Scola, babasının yarı-profesyonel bir basketbol oyuncusu olmasının kendisiyle babası arasında diğer kardeşleriyle oluşan bağa göre çok daha benzersiz bir bağ oluşturduğunu ve çocukluğunda bunun kendisini “Evet, benim yapmam gereken şey basketbol oynamak” düşüncesine ittiğini Kyle Hines’la yaptığı röportajda anlatıyor.

Çocuk yaşta bir insan için aile bireyleriyle vakit geçireceği bir ortak alan bulabilmiş olmak önemli bir ayrıcalık. Scola da bunu basketbol oynayarak başardığını ve bu oyunu seçmesinin sebebinin aslında babası olduğunu belirtir.

Hatta bugün aynı şeyi 15 ve 14 yaşlarındaki oğullarıyla da yaşadığını ve onlarla bağ kurabilmesinin en güçlü yolunun bu olduğunu söylüyor.

15 yaşında olduğu dönemde Arjantin 19 Yaş Altı Milli Takımı’na seçilmesinin ardından Baskonia‘yı Arjantin’le tanıştıran ve Fabricio Oberto, Andres Nocioni, Pablo Prigioni gibi isimlerle buluşturan genel menajer Alfredo Salazar onu yoğun biçimde istiyor.

Ailesinin o dönem kendisinin ülkeden ayrılmasına olumlu bakmadığını ifade eden Scola, Salazar’ın 2 koca yıl boyunca ailesini darladığını ifade ediyor. Belki de bugün Luis Scola’nın Luis Scola olmasını sağlayan kariyeri oluşturan başat etkenlerden birisi de Alfredo Salazar’ın o darlamalarıdır.

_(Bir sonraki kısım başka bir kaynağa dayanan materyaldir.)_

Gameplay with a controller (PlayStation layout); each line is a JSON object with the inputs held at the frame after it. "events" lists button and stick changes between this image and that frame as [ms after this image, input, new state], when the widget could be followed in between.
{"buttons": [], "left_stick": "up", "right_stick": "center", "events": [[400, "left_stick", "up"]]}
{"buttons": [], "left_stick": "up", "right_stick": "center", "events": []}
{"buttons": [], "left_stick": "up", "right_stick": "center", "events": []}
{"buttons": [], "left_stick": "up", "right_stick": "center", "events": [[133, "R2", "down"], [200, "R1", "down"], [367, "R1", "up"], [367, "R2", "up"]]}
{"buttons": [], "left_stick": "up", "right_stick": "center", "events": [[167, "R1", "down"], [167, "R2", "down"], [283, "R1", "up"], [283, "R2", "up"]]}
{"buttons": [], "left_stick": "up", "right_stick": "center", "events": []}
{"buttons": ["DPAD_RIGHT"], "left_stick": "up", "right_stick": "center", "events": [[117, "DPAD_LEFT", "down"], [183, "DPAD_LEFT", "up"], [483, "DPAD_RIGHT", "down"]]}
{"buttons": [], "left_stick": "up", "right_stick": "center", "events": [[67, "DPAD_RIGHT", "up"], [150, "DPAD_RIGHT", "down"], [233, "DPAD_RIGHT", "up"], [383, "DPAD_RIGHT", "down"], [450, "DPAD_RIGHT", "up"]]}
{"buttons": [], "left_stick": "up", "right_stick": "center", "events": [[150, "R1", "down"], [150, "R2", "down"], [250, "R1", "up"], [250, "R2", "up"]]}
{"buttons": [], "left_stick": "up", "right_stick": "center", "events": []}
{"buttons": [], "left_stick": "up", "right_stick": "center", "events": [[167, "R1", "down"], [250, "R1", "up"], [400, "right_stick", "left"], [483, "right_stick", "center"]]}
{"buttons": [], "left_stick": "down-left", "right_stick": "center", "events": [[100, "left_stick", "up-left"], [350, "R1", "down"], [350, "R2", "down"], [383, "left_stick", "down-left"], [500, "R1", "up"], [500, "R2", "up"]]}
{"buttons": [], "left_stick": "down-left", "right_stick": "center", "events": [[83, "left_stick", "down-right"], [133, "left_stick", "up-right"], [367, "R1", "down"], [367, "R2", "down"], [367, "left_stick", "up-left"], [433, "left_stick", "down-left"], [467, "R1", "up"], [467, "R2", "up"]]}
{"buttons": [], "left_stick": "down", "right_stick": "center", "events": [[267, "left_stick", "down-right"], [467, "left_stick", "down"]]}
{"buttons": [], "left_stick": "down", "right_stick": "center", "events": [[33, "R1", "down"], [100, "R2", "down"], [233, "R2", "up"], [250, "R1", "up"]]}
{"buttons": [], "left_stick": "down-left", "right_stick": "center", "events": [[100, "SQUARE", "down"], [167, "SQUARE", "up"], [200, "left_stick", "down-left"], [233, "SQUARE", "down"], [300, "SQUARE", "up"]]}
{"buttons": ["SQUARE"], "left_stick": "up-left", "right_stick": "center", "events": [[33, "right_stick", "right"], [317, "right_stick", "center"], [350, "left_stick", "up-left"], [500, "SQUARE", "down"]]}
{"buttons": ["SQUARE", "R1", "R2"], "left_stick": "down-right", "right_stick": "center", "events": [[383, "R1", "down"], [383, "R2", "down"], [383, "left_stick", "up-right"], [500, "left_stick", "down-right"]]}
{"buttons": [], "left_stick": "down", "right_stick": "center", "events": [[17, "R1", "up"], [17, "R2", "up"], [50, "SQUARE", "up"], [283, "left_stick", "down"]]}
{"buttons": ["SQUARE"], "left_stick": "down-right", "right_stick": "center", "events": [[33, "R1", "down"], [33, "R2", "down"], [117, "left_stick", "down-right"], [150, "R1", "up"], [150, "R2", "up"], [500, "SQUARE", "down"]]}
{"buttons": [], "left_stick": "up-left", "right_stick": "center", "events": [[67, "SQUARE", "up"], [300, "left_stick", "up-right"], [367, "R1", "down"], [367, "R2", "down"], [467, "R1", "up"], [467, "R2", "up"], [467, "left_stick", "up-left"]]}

Baskonia‘nın yaşadığı dönüşümün baş mimarı olan başkan Jose Antonio (Josean) Querejeta’nın başkanlığa başladığı 80’li yıllarda göreve getirdiği Salazar, euroleague.net’teki Natxo Mendaza imzalı röportajında genç Scola’yı şöyle anlatır:

“Luis Scola farklı bir olaydı. Çok gençti ancak aynı zamanda çok olgundu. Ne istediğini çok iyi biliyordu; istediği şey de NBA’e gitmekti. Onu Avrupa’ya gelmesinin kendisi için iyi olacağı, eğer iyi oynarsa kendisini NBA scoutlarının daha sık izleyeceği fikrine ikna etmek için neredeyse her gün buluşuyorduk. Fakat gel gelelim, onu ikna edemiyordum. Başkanı sürekli arayıp arayıp Scola’nın bize gelmeyi reddettiğini söylediğimde bana ‘Onu almadan buraya gelme’ diyordu. Orada koca bir ay boyunca kaldım!”

Nihayet 1998 yılında imzalar atıldı. Scola’nın ilk 2 yılı Gijon’da kiralık olarak geçerken 2000-2001 sezonunda ilk kez Baskonia’nın formasını sırtına geçirdi ve takım da o sezon finale yükselmeyi başardı. 2001 yılında seri üzerinden oynanan finalde Manu Ginobili’nin vitrine çıkış takımı olan Ettore Messina komutasındaki Virtus Bologna’yla oynadıkları final serisini 3-2 kaybettiler.

Scola o sezon kısa saçları ve alışık olmadığımız sakal stiliyle rotasyonun önemli oyuncularından birisiydi ancak takımın genel hücum yükünü çeken isimler dönemin guardı Elmer Bennett, dönemin en iyi şutörlerinden Saulius Stombergas, Victor Alexander ve Luis’in milli takımdan arkadaşı Fabricio Oberto gibi isimlerdi.